NAFTA's Digital Trade chapter could be finalized next month all before the public has seen a single word of it. The fifth round of re-negotiations for NAFTA (North American Free Trade Agreement) finished last week in Mexico and the Digital Trade section might be forced through, unseen by the public, during the next round on December 11th in Washington, DC.
The fifth round of negotiations over a modernized North American Free Trade Agreement (NAFTA) wound up last week in Mexico. Following conclusion of the round, Mexican Trade Minister Ildefonso Guajardo told reporters that he hoped that the next round, to be held in Washington, DC in the week of 11 December, could see sufficient progress made that the agreement's Digital Trade chapter could be closed... all before the public has seen a single word of it.
(Score: 1, Insightful) by Anonymous Coward on Friday December 01 2017, @06:29AM (2 children)
I hope they can break DNS once and for all. Make it unusable, and force the engineers to give up something that is really P2P, untrackable, unblockable, uncensorable... Then we don't have to worry about no silly old NATFA
(Score: -1, Troll) by Anonymous Coward on Friday December 01 2017, @06:43AM (1 child)
The small animal formerly known as my nutsack became a scrunchie in reply.
(Score: 0) by Anonymous Coward on Friday December 01 2017, @08:11AM
A good thing you shaved it before
(Score: 3, Informative) by Arik on Friday December 01 2017, @08:28AM (8 children)
If laughter is the best medicine, who are the best doctors?
(Score: 0) by Anonymous Coward on Friday December 01 2017, @09:05AM (1 child)
You mean like pretty much every other trade agreement ironed out in secrecy has been in the last decade or so? Color me surprised.
(Score: 2) by Arik on Friday December 01 2017, @10:01AM
All of them, without exception.
If you really hate free trade but the public loves it, what do you?
Call your protectionism 'free trade.' Stick it in the title.
After a few decades of getting screwed by 'free trade' those nasty little people won't want it anymore.
Free trade isn't something you write a treaty or an agreement for, that should be the first red flag.
If laughter is the best medicine, who are the best doctors?
(Score: 2) by canopic jug on Friday December 01 2017, @09:48AM (3 children)
I'd just like to point out that, despite the deceptive name, this has nothing whatsoever to do with free trade.

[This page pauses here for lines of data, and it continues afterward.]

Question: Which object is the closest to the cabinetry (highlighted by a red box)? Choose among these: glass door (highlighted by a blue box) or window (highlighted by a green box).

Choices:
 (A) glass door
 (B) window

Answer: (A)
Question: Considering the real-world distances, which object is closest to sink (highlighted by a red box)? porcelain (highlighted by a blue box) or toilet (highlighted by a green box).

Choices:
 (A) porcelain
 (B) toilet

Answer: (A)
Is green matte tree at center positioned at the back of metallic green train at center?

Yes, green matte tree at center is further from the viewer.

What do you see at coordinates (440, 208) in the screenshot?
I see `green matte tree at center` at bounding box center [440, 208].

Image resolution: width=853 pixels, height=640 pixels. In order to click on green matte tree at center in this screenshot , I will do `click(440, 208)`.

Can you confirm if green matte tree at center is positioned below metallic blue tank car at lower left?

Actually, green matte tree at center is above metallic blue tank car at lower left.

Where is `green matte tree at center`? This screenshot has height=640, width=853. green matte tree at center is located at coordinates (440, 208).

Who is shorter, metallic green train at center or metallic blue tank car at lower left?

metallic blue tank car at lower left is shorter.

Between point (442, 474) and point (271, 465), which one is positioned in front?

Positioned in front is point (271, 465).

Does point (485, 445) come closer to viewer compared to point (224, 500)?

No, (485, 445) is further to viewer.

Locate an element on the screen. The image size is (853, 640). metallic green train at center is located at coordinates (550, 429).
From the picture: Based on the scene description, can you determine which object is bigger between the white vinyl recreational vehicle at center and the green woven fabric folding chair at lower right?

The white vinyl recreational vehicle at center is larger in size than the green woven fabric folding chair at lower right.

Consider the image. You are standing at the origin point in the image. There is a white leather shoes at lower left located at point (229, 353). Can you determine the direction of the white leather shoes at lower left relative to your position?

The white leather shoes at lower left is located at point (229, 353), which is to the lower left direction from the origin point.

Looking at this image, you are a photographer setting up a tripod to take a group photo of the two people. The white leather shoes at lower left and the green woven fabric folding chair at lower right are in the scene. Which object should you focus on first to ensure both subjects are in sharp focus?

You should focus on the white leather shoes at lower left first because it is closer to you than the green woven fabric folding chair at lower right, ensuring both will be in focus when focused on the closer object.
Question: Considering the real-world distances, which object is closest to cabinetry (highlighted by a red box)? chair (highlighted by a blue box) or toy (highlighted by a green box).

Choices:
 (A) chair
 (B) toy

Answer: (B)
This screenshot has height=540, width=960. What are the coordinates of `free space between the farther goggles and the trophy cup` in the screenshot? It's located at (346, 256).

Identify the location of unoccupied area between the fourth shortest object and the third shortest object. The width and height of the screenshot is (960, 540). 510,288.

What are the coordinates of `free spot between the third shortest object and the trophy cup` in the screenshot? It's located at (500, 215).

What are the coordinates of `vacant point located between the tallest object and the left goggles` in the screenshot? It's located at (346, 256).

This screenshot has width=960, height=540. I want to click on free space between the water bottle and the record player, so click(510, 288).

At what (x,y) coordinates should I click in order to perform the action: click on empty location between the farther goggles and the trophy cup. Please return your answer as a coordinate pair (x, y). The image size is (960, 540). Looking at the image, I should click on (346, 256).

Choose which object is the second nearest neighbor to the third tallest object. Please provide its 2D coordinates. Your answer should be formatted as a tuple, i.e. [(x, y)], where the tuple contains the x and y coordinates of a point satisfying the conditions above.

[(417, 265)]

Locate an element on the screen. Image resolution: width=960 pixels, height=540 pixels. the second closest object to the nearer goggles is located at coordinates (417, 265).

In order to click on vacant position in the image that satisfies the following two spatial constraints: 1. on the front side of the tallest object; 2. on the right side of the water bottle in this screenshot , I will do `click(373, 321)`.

And, being developed in near-total secrecy, it has nothing whatsoever to do with an agreement. It's just a corporate scam and elected officials should shoot down such sectretive proposals as soon as they are presented, just based on principle alone. However, I expect that instead we'll hear more pleas from the officials to vote to pass the proposals so that they can "see what's in it".
Money is not free speech. Elections should not be auctions.
(Score: 4, Insightful) by Thexalon on Friday December 01 2017, @01:23PM (2 children)
What principle? The only principles it seems a majority of elected officials have is "for sale to the highest bidder"!
The only thing that stops a bad guy with a compiler is a good guy with a compiler.
(Score: 3, Insightful) by Anonymous Coward on Friday December 01 2017, @02:57PM (1 child)
US style democracy: one dollar one vote
(Score: 0) by Anonymous Coward on Friday December 01 2017, @06:01PM
Sung to the the Guess Who's, No Time
There's no democracy left for you
No democracy left for youoouuuuu,
On our way to plu-toc-racy
Ah who am i kidding, we're already there and been there for a long time, never mind.
(Score: 0) by Anonymous Coward on Friday December 01 2017, @06:13PM
Not that it's anything new.
.
I'm not sure how much this proves our (the US's) absolute ignorant gullibility or absolute corruption, probably both.
(Score: 2) by dry on Saturday December 02 2017, @03:10AM
Of course it has to do with free trade. As usual, American corporations get what they want for free.
(Score: 3, Insightful) by crafoo on Friday December 01 2017, @01:05PM
Corporations are people, so in essence the "correct" people have seen what is inside this trade agreement. Our political system is primarily for corporate-people. Human-people are simply resources to be mined by corporate-people.
(Score: 0) by Anonymous Coward on Saturday December 02 2017, @12:12AM
Perot was right. NAFTA has been killing jobs for ages.
It's weird that NAFTA gets regularly renegotiated. Whatever happens may get undone later.
The best we can hope for is that NAFTA gets cut back a bit. This'll be a mixed bag. Trump being Trump, it'll probably be much less bad for the economy. Maybe some "digital trade" tariff will go toward a wall. In the end though, it's still NAFTA.